I first experimented with word clouds several years ago and used them to visualise the speeches of Kevin Rudd and Malcolm Turnbull. I have now learned from the Fell Stats blog (via R-Bloggers) that there is an R package for generating word clouds. The package makes use of tm, a text mining package for R, which I have been meaning to look into for some time. So, it seemed only appropriate to explore the speeches of Tony Abbott.
This word cloud shows the 150 most-used words in Tony’s speeches over the last 18 years. Perhaps disappointingly, since my efforts to strip punctuation also stripped apostrophes, “cant” actually only shows the frequency of the word “can’t”.
Pretty though the word cloud is, a little more can be gleaned from the word usage patterns through time. The correlation in recent years between “carbon” and “tax”, is clearly due to Abbott’s attacks on Labor’s imposition of a price on carbon. His stint as health minister is also evident. I did expect to see more of an impact from his “stop the boats” campaign (here the count for “boat” includes “boats”).
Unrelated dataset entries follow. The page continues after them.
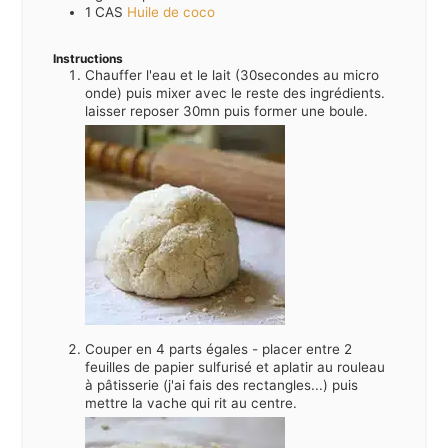
1
CAS
Huile de coco
Instructions
Chauffer l'eau et le lait (30secondes au micro
onde) puis mixer avec le reste des ingrédients.
laisser reposer 30mn puis former une boule.
Couper en 4 parts égales - placer entre 2
feuilles de papier sulfurisé et aplatir au rouleau
à pâtisserie (j'ai fais des rectangles...) puis
mettre la vache qui rit au centre.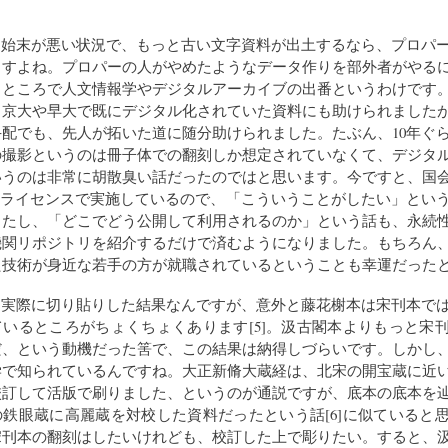
け始末が悪い状況で、もっと古い文字資料が出土するなら、プロパ
ますよね。プロパーの人がやめたようなデータ作りを部外者がやる
うところで人文情報学やデジタルアーカイブの出番というわけです
、京大や早大で既にデジタル化されていた資料にも助けられました
配でも、先人が拓いた道に随分助けられました。たぶん、10年ぐ
の撮影というのは冊子体での翻刻しか想定されていなくて、デジタ
いうのは非常に胡散臭い話だったのではと思います。今ですと、国
的なライセンスで実施しているので、「こういうことがしたい」とい
したし、「どこでどう公開して利用されるのか」という話も、永続
機関リポジトリを紹介するだけで済むようになりました。もちろん
た技術が身近な若手の方が就職されているということも幸運だった
、実際に切り貼りした結果なんですが、意外と藤花榭本は宋刊本で
いるところがちょくちょくあります[5]。汲古閣本よりもっと宋
だ、という動機だった筈で、この結果は納得しづらいです。しかし
学で知られているんですね。大正新脩大蔵経は、北宋の開宝蔵に近
校訂して活版で刷りました、というのが通説ですが、底本の底本を
鉄眼蔵に高麗蔵を対校した資料だったという話[6]に似ていると
宋刊本の翻刻はしたいけれども、校訂した上で彫りたい。すると、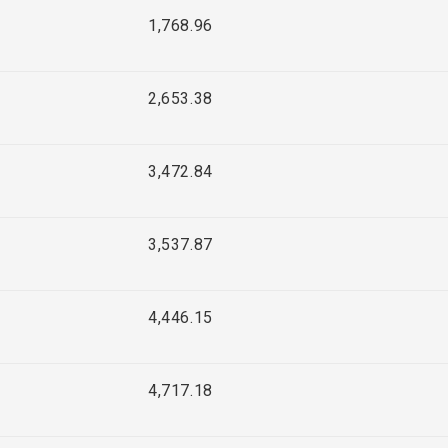
1,768.96
2,653.38
3,472.84
3,537.87
4,446.15
4,717.18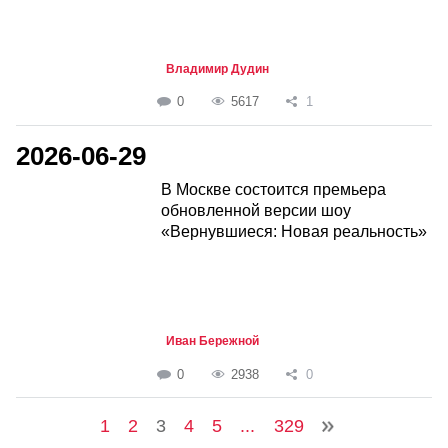
Владимир Дудин
0
5617
1
2026-06-29
В Москве состоится премьера
обновленной версии шоу
«Вернувшиеся: Новая реальность»
Иван Бережной
0
2938
0
1
2
3
4
5
...
329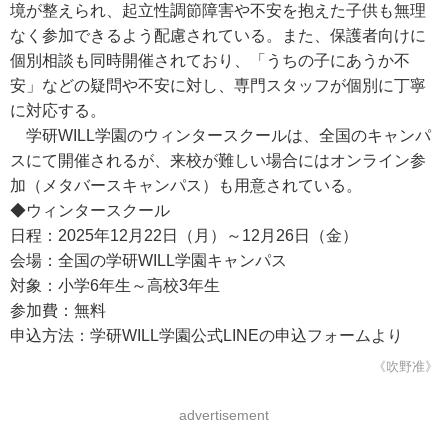
境が整えられ、起立性調節障害や不安を抱えた子供も無理
なく参加できるよう配慮されている。また、保護者向けに
個別相談も同時開催されており、「うちの子にあうか不
安」などの疑問や不安に対し、専門スタッフが個別に丁寧
に対応する。
学研WILL学園のウィンタースクールは、全国のキャンパ
スにて開催されるが、来校が難しい場合にはオンライン参
加（メタバースキャンパス）も用意されている。
◆ウィンタースクール
日程：2025年12月22日（月）～12月26日（金）
会場：全国の学研WILL学園キャンパス
対象：小学6年生～高校3年生
参加費：無料
申込方法：学研WILL学園公式LINEの申込フォームより
《吹野准》
advertisement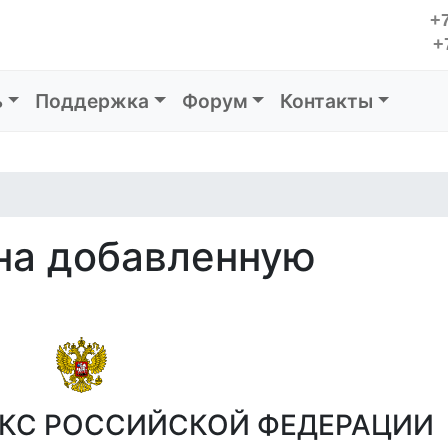
+7
+
ь
Поддержка
Форум
Контакты
 на добавленную
КС РОССИЙСКОЙ ФЕДЕРАЦИИ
Abbott word count through time
Admittedly, there are no particularly deep insights here, but it was a fun way to learn about the tm and wordcloud packages.
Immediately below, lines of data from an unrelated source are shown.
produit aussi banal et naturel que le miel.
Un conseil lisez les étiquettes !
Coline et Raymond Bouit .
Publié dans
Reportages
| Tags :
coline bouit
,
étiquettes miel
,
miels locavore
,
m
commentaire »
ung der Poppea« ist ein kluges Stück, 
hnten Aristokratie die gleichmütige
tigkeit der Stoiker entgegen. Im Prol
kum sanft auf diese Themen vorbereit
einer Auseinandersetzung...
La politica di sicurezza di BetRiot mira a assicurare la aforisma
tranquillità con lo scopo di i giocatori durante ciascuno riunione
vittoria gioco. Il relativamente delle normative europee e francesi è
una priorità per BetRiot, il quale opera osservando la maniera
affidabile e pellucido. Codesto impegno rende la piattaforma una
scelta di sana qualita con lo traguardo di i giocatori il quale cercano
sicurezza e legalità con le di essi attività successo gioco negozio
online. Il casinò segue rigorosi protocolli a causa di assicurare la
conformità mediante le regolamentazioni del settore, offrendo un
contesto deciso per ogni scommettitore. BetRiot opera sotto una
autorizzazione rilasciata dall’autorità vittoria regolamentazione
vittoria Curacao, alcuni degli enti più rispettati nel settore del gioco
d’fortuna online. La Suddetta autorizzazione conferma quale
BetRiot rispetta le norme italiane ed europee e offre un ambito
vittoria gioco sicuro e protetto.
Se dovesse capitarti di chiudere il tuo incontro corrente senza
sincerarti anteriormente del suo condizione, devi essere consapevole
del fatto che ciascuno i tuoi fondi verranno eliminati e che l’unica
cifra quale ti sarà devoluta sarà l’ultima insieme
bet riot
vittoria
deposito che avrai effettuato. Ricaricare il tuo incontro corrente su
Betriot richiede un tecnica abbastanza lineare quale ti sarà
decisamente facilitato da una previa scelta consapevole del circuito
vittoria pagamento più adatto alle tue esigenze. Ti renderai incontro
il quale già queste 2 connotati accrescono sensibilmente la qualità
UPDATE: In response to the comment from Dan, I have added a chart showing word frequency rather than count. This accounts for distortions arising from the larger number of Abbott speeches in recent years.
Abbott word frequency through time
For those who are interested, I have uploaded the (python) code for downloading the speeches and the (R) code for generating the charts to github.
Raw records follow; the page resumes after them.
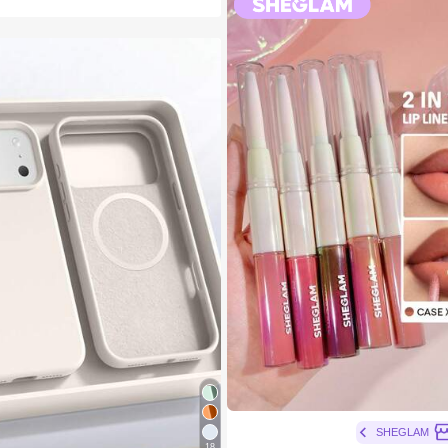
SHEGLAM
18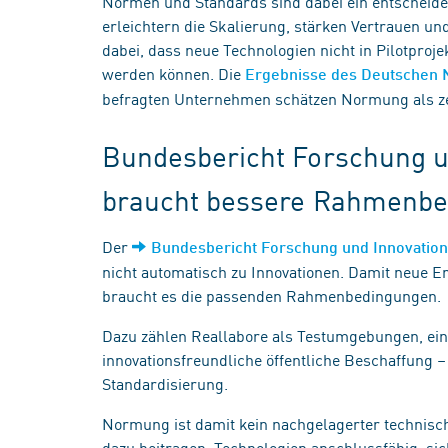
Normen und Standards sind dabei ein entscheiden
erleichtern die Skalierung, stärken Vertrauen un
dabei, dass neue Technologien nicht in Pilotproj
werden können. Die
Ergebnisse des Deutschen
befragten Unternehmen schätzen Normung als zent
Bundesbericht Forschung un
braucht bessere Rahmenb
Der
Bundesbericht Forschung und Innovatio
nicht automatisch zu Innovationen. Damit neue E
braucht es die passenden Rahmenbedingungen.
Dazu zählen Reallabore als Testumgebungen, ein 
innovationsfreundliche öffentliche Beschaffung 
Standardisierung.
Normung ist damit kein nachgelagerter technische
dazu beitragen, Technologien anschlussfähig, si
Possibly Related Posts (automatically generated):
- Malcolm Turnbull’s Word Cloud (20 August 2009)
- Taking It Too Far: Verb and Adjective Clouds (21 August 2009)
- What is Kevin Saying? (18 August 2009)
- The Big Arms Traders (1 August 2009)
Sean, haven’t looked at the underlying data, but to what extent are the spikes to the right of the graphs (increases in mentions) simply a function of Abbot saying more since becoming leader?
I think a more interesting graph would be one which shows the changing frequency of a word as a proportion of all words (say for a year – because then you won’t have to seasonally adjust for the quiet periods over Xmas etc).
You might find no change. Or – I suspect – you might find less change. Obviously things like “Carbon” or this week “Muslim” will peak and trough on the news cycle, which is not really in Tony’s control.
It is a very fair point: speeches in the earlier years are fewer and further between. I will roll up my sleeves and turn it into frequencies.
Dan, I have added a frequency chart. There is a pickup in earlier years, but the broad pattern is similar. I also checked “muslim” but the frequencies were very low.
For some reason, 2008 was a quiet year for Tony with only five speeches.
As far as the apostrophe problem…
If you’re willing to download my beta package qdap: https://github.com/trinker/qdap you can use strip to remove punctuation except apostrophes.
library(devtools)
install_github(“qdap”, “trinker”)
strip(scrubber(x), apostrophe.remove=FALSE)
Don’t bother with the package: Here’s 3 ways to do it with regexing:
gsub(“[^[:alnum:][:space:]’\”]”, “”, x) #METHOD 1
gsub(“.*?($|’|[^[:punct:]]).*?”, “\\1”, x) #METHOD 2
gsub(“(.*?)($|’|[^[:punct:]]+?)(.*?)”, “\\2”, x) #METHOD 3
Thanks Tyler: I will give it a try with this regex magic.
Next Mulepost: “What is Tyler talking about?!?”